Exercise data:
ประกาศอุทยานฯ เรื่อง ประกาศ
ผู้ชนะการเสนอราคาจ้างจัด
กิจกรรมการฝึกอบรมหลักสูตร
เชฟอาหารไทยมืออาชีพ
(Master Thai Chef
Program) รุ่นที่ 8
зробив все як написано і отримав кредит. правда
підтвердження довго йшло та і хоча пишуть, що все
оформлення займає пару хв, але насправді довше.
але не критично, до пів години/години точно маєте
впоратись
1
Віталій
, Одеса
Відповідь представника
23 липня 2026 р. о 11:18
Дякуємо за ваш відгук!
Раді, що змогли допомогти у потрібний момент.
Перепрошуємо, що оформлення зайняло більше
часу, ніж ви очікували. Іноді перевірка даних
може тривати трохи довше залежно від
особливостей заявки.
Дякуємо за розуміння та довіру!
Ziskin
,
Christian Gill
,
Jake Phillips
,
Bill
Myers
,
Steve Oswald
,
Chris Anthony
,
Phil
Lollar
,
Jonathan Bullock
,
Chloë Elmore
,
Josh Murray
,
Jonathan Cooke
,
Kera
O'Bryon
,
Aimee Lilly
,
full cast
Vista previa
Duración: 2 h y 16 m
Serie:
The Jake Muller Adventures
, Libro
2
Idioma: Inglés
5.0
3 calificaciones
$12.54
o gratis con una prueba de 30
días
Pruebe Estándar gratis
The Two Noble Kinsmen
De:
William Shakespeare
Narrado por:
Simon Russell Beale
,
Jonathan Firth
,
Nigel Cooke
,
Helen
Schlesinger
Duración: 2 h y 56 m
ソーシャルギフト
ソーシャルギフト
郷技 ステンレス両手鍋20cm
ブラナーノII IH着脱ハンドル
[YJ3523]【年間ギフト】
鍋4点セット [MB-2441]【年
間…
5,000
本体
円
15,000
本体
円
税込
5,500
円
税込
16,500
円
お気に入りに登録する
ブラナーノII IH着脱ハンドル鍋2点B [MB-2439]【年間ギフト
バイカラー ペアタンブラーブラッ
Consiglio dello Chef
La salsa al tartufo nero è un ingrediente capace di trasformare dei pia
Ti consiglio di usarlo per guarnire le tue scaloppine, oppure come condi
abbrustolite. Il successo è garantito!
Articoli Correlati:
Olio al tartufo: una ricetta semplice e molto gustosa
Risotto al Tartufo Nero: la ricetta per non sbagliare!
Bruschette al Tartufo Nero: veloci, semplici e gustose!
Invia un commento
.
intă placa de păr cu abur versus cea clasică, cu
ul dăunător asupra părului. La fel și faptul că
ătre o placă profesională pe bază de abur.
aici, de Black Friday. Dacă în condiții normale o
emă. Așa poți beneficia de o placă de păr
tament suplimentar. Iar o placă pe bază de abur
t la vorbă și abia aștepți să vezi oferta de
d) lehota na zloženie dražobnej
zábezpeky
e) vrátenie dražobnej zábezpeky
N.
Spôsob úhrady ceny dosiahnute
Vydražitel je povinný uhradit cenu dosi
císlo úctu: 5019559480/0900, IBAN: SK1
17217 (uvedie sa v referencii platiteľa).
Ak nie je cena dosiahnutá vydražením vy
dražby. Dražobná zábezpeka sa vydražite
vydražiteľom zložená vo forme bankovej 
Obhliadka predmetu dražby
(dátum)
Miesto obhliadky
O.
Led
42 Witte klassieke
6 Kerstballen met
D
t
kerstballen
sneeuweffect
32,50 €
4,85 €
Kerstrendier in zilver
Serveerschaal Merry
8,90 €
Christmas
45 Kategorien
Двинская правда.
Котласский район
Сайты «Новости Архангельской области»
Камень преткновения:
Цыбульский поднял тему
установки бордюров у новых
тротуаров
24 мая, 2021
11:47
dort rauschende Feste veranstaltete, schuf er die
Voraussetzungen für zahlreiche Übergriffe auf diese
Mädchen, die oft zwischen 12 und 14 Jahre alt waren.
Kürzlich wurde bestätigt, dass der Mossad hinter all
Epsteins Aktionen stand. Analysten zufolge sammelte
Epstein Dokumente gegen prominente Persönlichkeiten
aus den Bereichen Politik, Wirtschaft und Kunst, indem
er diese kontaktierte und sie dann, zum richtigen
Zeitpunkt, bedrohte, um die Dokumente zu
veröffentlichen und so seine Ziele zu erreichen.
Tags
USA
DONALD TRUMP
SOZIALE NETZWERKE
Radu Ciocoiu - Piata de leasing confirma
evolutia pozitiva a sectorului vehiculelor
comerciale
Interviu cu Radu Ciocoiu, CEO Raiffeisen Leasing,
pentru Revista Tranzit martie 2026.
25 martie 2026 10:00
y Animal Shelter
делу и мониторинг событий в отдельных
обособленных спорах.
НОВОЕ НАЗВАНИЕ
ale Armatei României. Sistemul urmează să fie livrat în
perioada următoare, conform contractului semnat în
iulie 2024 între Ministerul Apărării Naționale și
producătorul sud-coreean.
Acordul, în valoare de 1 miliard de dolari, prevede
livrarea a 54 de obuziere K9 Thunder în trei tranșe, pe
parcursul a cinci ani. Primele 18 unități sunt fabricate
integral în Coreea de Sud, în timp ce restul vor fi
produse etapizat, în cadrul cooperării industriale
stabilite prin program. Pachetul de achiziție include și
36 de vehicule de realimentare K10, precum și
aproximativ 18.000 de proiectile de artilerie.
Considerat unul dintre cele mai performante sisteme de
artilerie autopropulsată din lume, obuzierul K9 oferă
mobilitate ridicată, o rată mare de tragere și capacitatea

Assigned task:
Which rows above contain the word "bază"? Copy each of those lines in full.

Result of the exercise:
ătre o placă profesională pe bază de abur.
tament suplimentar. Iar o placă pe bază de abur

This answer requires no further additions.